What you need to do: Your task is to transcribe, without alteration, the lines from the top of the material below through the line bearing "right elbow: (229, 782)", inclusive.

Data for review:
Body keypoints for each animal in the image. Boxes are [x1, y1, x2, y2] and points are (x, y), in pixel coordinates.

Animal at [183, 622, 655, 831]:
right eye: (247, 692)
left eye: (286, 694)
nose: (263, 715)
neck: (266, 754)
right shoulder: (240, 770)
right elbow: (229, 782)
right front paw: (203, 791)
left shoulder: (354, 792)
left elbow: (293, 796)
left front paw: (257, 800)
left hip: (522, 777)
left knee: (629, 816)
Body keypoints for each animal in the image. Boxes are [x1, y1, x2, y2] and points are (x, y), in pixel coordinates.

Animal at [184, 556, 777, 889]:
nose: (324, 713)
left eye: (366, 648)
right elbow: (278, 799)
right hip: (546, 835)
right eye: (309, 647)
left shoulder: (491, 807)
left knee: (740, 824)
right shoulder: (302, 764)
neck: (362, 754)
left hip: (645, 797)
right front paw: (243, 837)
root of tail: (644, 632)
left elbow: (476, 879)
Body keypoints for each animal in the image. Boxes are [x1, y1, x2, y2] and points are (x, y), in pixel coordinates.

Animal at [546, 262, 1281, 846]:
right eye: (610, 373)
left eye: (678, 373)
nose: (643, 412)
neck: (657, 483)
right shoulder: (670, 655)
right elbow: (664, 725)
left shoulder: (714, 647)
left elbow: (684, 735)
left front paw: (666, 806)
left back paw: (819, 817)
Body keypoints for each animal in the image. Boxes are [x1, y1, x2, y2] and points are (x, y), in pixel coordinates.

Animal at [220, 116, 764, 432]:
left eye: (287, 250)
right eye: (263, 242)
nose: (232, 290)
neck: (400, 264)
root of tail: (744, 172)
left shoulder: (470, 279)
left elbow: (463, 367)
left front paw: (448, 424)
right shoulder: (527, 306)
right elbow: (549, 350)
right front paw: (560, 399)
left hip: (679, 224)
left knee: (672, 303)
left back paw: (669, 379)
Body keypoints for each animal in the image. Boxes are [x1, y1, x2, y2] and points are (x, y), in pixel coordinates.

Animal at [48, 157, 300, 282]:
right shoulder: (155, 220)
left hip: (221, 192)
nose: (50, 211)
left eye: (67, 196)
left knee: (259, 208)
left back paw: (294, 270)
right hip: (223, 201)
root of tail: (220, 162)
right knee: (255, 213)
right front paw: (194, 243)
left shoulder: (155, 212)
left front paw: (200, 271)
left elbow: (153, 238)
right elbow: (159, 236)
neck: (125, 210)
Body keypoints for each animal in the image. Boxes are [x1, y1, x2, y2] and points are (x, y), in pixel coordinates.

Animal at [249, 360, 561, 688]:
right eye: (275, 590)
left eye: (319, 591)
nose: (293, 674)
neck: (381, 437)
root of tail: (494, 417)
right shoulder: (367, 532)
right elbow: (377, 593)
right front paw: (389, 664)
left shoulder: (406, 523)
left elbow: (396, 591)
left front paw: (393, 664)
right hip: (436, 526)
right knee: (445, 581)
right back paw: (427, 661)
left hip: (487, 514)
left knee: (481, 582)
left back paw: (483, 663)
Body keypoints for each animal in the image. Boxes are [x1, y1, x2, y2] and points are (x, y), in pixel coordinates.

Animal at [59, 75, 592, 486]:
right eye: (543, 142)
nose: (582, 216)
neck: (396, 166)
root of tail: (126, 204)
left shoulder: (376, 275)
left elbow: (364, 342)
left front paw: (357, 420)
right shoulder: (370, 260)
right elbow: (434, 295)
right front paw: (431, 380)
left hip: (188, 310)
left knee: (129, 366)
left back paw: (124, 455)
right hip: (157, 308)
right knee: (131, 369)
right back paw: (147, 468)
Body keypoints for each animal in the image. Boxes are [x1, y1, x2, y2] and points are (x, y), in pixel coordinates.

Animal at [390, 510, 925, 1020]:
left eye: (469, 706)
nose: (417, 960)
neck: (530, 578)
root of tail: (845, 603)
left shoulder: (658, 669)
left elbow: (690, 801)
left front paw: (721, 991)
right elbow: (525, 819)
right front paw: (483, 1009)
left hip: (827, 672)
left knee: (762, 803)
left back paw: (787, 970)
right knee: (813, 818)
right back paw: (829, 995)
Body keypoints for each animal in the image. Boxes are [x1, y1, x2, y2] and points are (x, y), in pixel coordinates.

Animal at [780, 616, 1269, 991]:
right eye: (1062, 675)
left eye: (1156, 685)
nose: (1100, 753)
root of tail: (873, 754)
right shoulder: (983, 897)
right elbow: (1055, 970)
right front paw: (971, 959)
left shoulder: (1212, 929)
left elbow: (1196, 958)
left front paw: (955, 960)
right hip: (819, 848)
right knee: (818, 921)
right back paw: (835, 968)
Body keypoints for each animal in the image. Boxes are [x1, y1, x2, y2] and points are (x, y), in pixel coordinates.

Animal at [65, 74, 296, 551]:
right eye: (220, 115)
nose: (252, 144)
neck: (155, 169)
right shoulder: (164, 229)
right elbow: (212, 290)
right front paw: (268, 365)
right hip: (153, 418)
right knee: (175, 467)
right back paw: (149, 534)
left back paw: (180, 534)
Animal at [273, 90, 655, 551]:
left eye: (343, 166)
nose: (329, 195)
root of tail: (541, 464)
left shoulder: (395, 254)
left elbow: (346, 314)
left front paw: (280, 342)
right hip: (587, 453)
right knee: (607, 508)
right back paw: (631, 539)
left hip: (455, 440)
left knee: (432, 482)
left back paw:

Exercise answer:
Body keypoints for each animal in the image. Boxes are [x1, y1, x2, y2] and points are (x, y), in pixel coordinates.

Animal at [183, 622, 655, 831]:
right eye: (247, 692)
left eye: (286, 694)
nose: (263, 715)
neck: (266, 754)
right shoulder: (240, 770)
right elbow: (229, 782)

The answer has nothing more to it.